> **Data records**

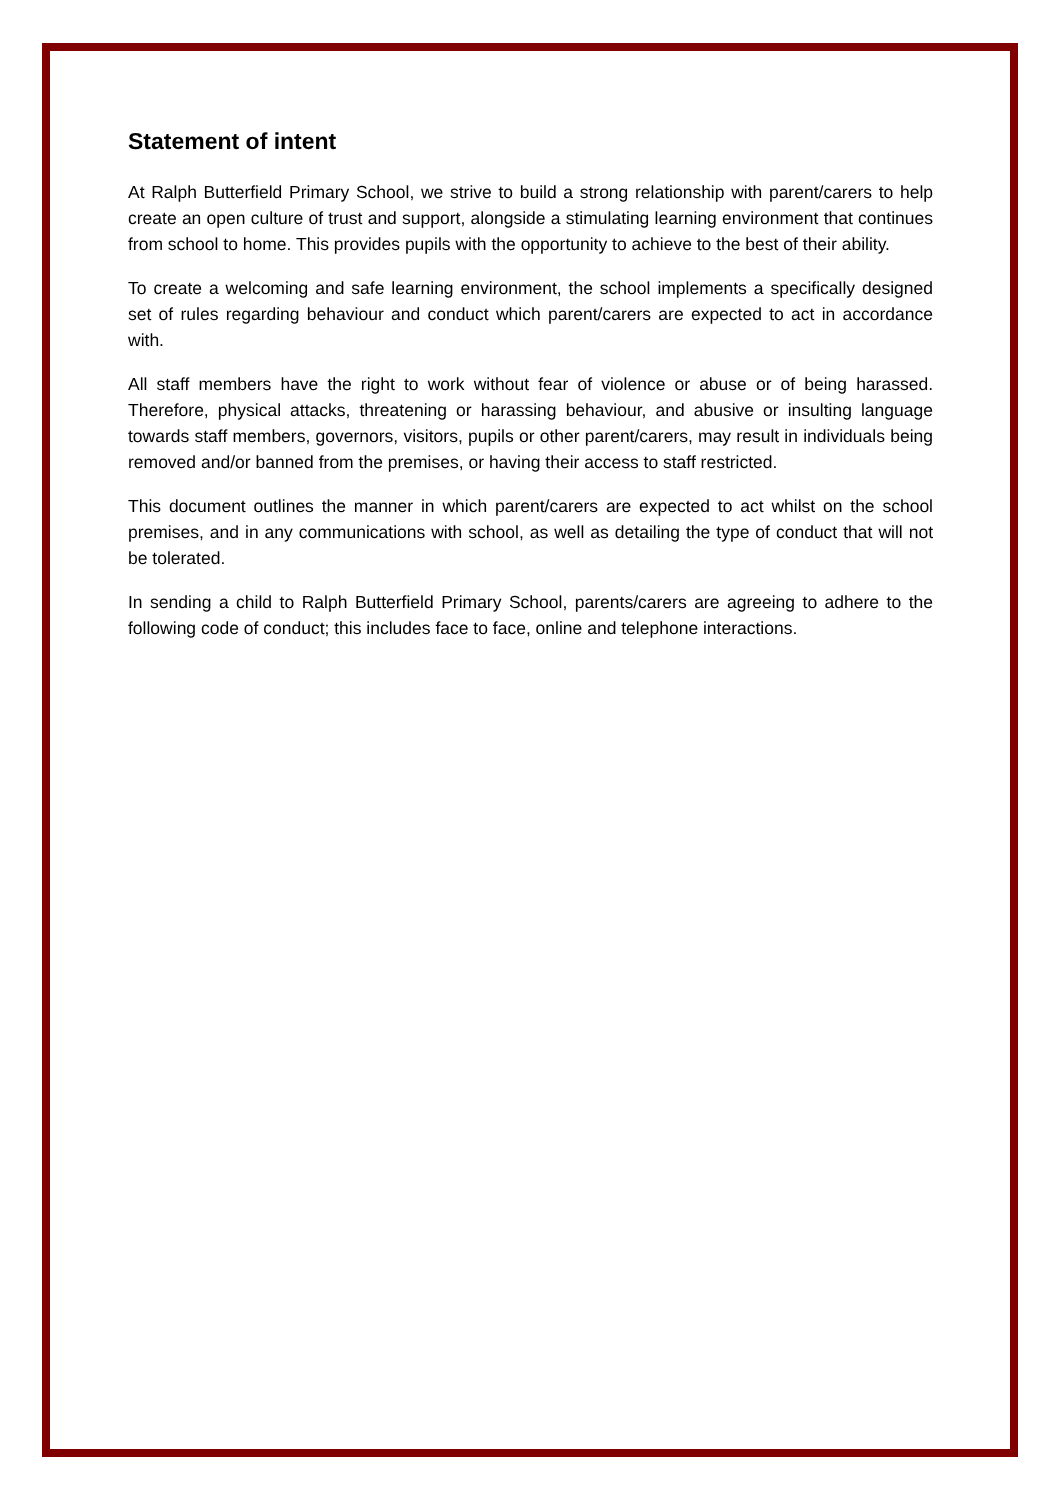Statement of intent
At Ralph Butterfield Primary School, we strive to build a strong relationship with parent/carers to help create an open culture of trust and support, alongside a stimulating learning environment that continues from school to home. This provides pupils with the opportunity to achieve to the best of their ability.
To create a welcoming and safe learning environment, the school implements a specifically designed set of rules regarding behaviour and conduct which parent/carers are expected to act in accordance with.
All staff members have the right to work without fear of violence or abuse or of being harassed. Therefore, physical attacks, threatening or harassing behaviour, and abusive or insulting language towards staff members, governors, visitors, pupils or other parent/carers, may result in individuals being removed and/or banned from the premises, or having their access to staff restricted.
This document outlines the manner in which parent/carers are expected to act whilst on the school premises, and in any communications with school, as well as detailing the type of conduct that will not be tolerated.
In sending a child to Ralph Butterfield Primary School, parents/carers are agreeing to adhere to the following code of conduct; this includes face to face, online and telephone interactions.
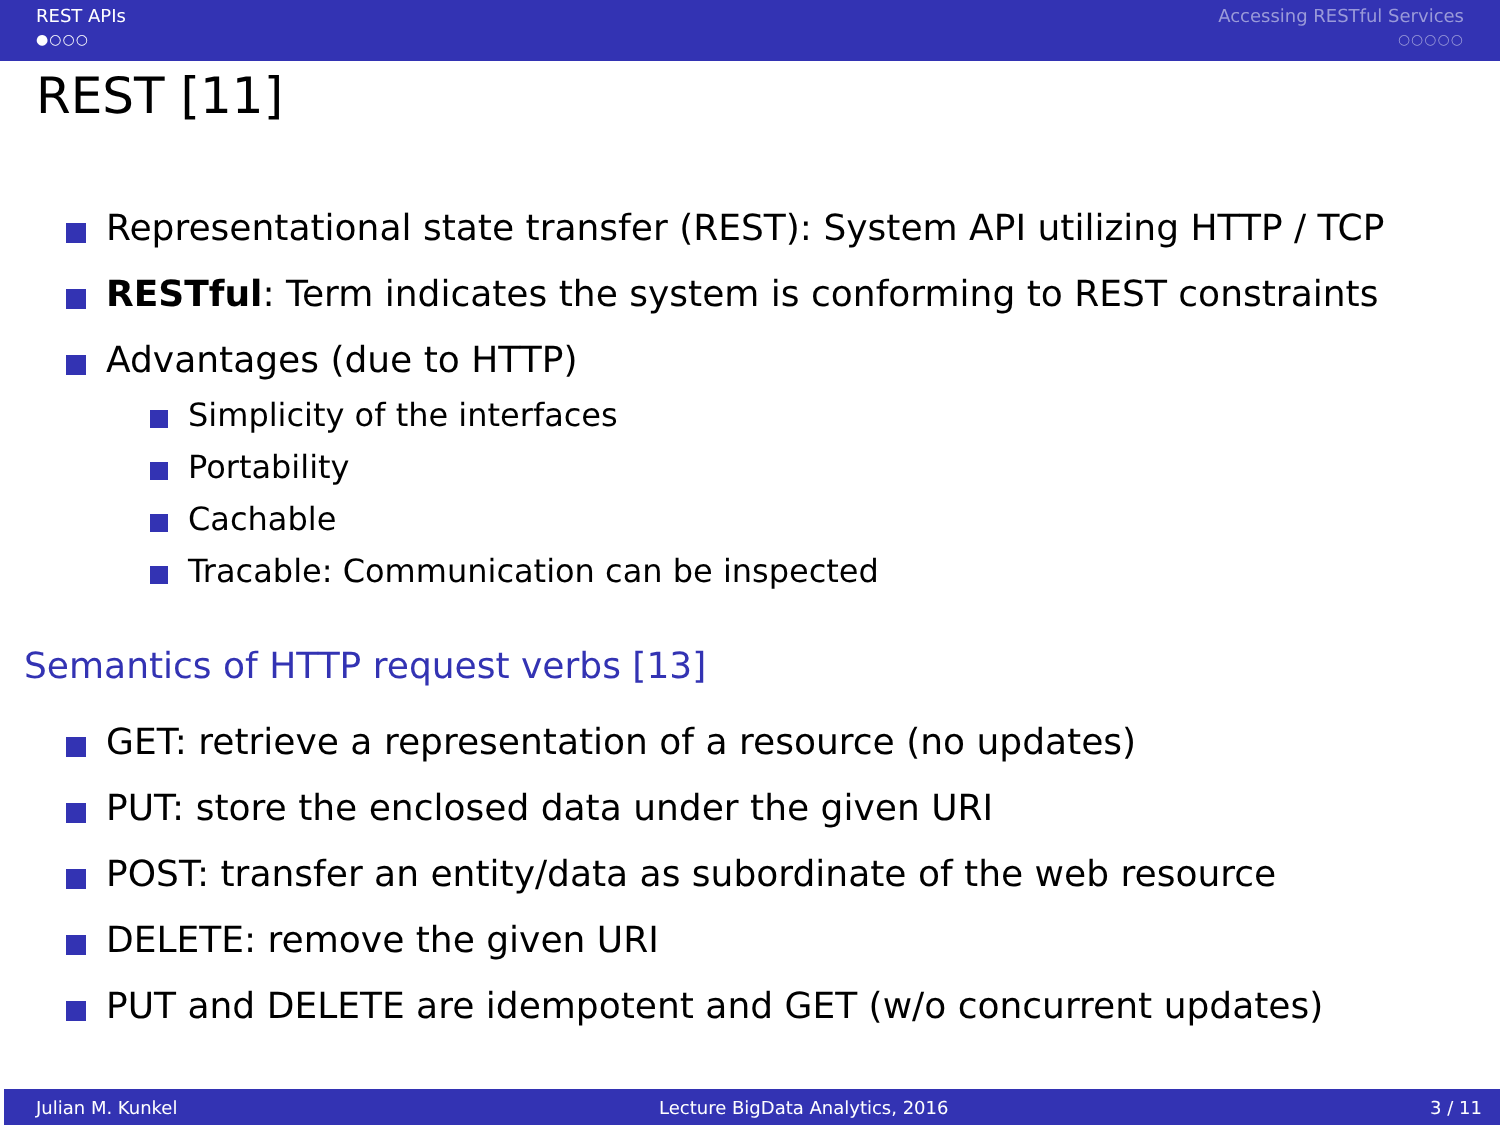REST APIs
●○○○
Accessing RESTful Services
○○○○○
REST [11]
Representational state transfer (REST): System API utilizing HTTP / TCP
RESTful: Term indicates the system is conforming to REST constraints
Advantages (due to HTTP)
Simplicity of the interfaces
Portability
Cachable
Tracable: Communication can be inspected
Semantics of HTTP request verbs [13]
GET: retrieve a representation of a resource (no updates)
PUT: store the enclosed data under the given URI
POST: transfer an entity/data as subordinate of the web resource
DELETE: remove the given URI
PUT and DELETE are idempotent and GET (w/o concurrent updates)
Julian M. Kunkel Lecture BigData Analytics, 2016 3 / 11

> **WHAT NEEDS TO BE DONE**
Copy all entries exactly; skip pictures.

> **TASK OUTPUT**
Statement of intent
At Ralph Butterfield Primary School, we strive to build a strong relationship with parent/carers to help create an open culture of trust and support, alongside a stimulating learning environment that continues from school to home. This provides pupils with the opportunity to achieve to the best of their ability.
To create a welcoming and safe learning environment, the school implements a specifically designed set of rules regarding behaviour and conduct which parent/carers are expected to act in accordance with.
All staff members have the right to work without fear of violence or abuse or of being harassed. Therefore, physical attacks, threatening or harassing behaviour, and abusive or insulting language towards staff members, governors, visitors, pupils or other parent/carers, may result in individuals being removed and/or banned from the premises, or having their access to staff restricted.
This document outlines the manner in which parent/carers are expected to act whilst on the school premises, and in any communications with school, as well as detailing the type of conduct that will not be tolerated.
In sending a child to Ralph Butterfield Primary School, parents/carers are agreeing to adhere to the following code of conduct; this includes face to face, online and telephone interactions.
REST APIs
●○○○
Accessing RESTful Services
○○○○○
REST [11]
Representational state transfer (REST): System API utilizing HTTP / TCP
RESTful: Term indicates the system is conforming to REST constraints
Advantages (due to HTTP)
Simplicity of the interfaces
Portability
Cachable
Tracable: Communication can be inspected
Semantics of HTTP request verbs [13]
GET: retrieve a representation of a resource (no updates)
PUT: store the enclosed data under the given URI
POST: transfer an entity/data as subordinate of the web resource
DELETE: remove the given URI
PUT and DELETE are idempotent and GET (w/o concurrent updates)
Julian M. Kunkel Lecture BigData Analytics, 2016 3 / 11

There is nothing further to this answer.